No kids came to play with me today, not a single one, and I wanted someone to play with!
Living Doll
My name is Talky Tina and I'm beginning to hate you.
Of course, we all know dolls can't really talk, and they certainly can't commit murder. But to a child caught in the middle of turmoil and conflict, a doll can become many things: friend, defender, guardian. Especially a doll like Talky Tina who did talk and did commit murder, in the misty region of the Twilight Zone.
Deaths-Head Revisited
Mr. Schmidt, recently arrived in a small Bavarian village which lies eight miles northwest of Munich, a picturesque, delightful little spot onetime known for its scenery but more recently related to other events having to do with some of the less positive pursuits of man: human slaughter, torture, misery and anguish. Mr. Schmidt, as we will soon perceive, has a vested interest in the ruins of a concentration camp - for once, some seventeen years ago, his name was Gunther Lutze. He held the rank of a captain in the S.S. He was a black-uniformed strutting animal whose function in life was to give pain, and like his colleagues of the time he shared the one affliction most common amongst that breed known as Nazis: he walked the Earth without a heart. And now former S.S. Captain Lutze will revisit his old haunts, satisfied perhaps that all that is awaiting him in the ruins on the hill is an element of nostalgia. What he does not know, of course, is that a place like Dachau cannot exist only in Bavaria. By its nature, by its very nature, it must be one of the populated areas of the Twilight Zone.

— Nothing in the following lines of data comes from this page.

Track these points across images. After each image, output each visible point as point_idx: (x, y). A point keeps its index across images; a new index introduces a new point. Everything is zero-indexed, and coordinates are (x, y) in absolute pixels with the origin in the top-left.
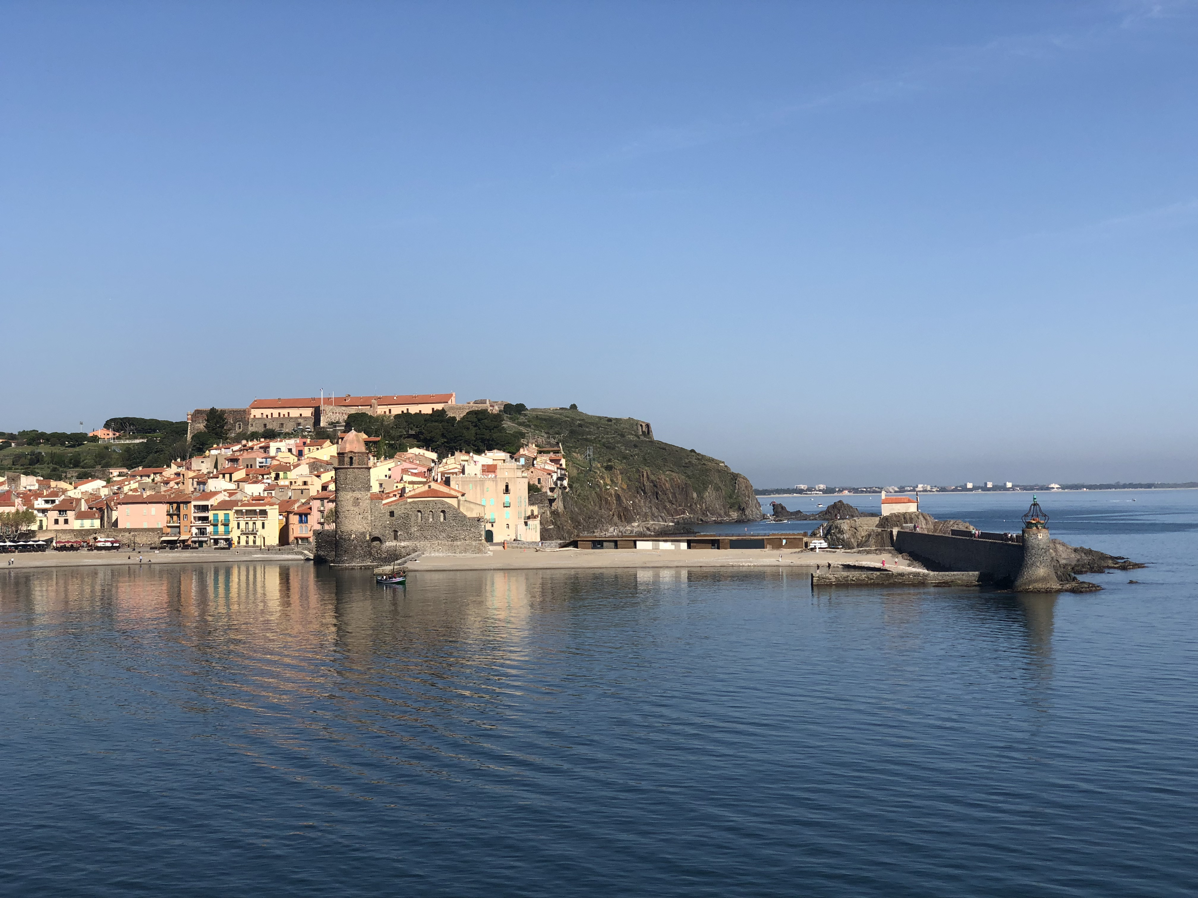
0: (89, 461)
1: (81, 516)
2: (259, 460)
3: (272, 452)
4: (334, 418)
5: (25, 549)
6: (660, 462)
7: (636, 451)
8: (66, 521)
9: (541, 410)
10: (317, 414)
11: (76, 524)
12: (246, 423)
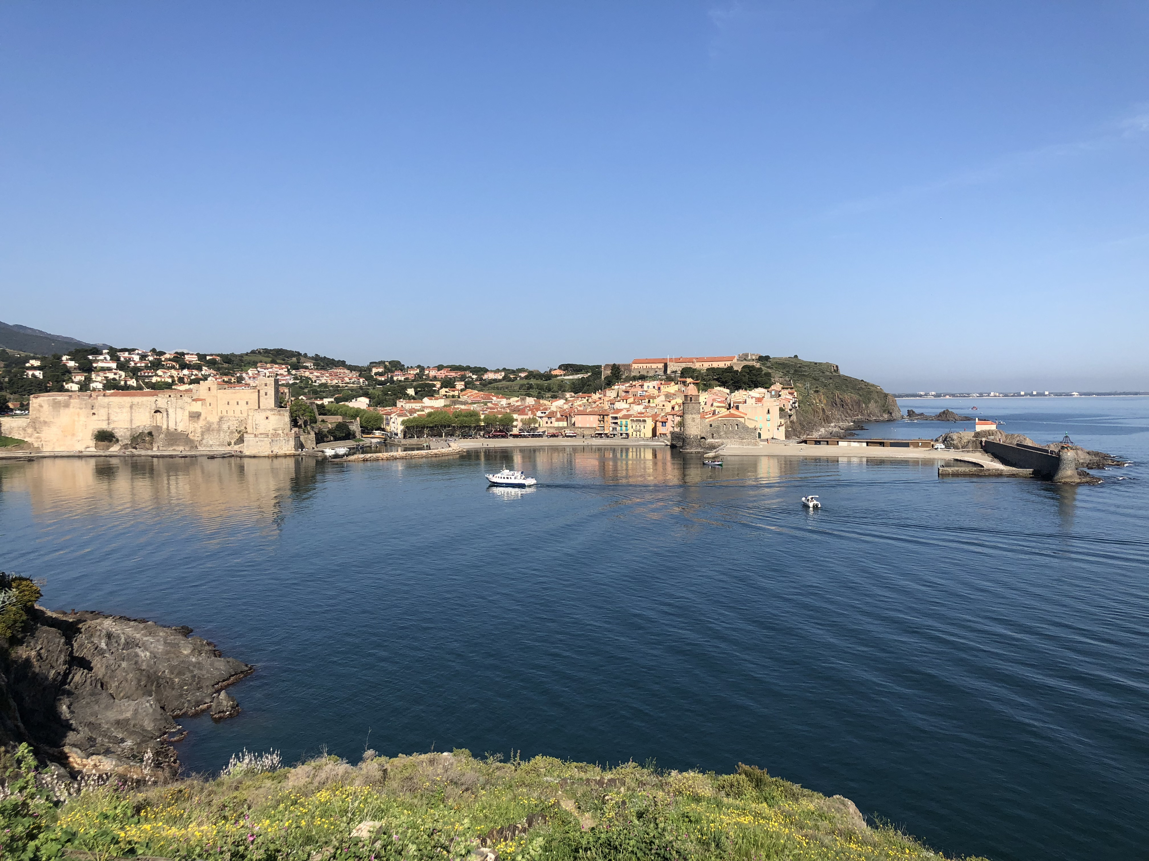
0: (555, 388)
1: (558, 420)
2: (639, 392)
3: (645, 388)
4: (674, 369)
5: (533, 436)
6: (844, 387)
7: (831, 381)
8: (551, 423)
9: (779, 358)
10: (666, 366)
11: (556, 424)
12: (630, 371)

All the Dachaus must remain standing. The Dachaus, the Belsens, the Buchenwalds, the Auschwitzes-all of them. They must remain standing because they are a monument to a moment in time when some men decided to turn the Earth into a graveyard. Into it they shoveled all of their reason, their logic, their knowledge, but worst of all, their conscience. And the moment we forget this, the moment we cease to be haunted by this remembrance, then we become gravediggers. Something to dwell on and remember, not only in the Twilight Zone but wherever men walk God's Earth.